> _Work to be completed_
Could you please retype all of the entries exactly as they appear?

(Stored items)
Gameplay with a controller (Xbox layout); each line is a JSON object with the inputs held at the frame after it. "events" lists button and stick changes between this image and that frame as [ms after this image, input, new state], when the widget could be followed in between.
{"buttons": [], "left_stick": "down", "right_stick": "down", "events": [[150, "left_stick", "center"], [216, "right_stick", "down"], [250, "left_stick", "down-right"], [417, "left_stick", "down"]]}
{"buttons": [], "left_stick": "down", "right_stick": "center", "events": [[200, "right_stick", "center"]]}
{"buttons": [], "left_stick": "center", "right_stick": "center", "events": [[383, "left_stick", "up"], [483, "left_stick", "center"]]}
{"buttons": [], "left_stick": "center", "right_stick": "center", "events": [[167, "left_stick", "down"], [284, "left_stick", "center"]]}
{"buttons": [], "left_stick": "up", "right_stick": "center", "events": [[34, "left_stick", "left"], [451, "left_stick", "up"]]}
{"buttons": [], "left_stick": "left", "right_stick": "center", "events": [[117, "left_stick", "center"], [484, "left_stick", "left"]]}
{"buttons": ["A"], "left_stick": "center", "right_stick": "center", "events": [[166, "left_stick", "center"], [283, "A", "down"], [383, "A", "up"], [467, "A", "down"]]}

> _Finished task_
Gameplay with a controller (Xbox layout); each line is a JSON object with the inputs held at the frame after it. "events" lists button and stick changes between this image and that frame as [ms after this image, input, new state], when the widget could be followed in between.
{"buttons": [], "left_stick": "down", "right_stick": "down", "events": [[150, "left_stick", "center"], [216, "right_stick", "down"], [250, "left_stick", "down-right"], [417, "left_stick", "down"]]}
{"buttons": [], "left_stick": "down", "right_stick": "center", "events": [[200, "right_stick", "center"]]}
{"buttons": [], "left_stick": "center", "right_stick": "center", "events": [[383, "left_stick", "up"], [483, "left_stick", "center"]]}
{"buttons": [], "left_stick": "center", "right_stick": "center", "events": [[167, "left_stick", "down"], [284, "left_stick", "center"]]}
{"buttons": [], "left_stick": "up", "right_stick": "center", "events": [[34, "left_stick", "left"], [451, "left_stick", "up"]]}
{"buttons": [], "left_stick": "left", "right_stick": "center", "events": [[117, "left_stick", "center"], [484, "left_stick", "left"]]}
{"buttons": ["A"], "left_stick": "center", "right_stick": "center", "events": [[166, "left_stick", "center"], [283, "A", "down"], [383, "A", "up"], [467, "A", "down"]]}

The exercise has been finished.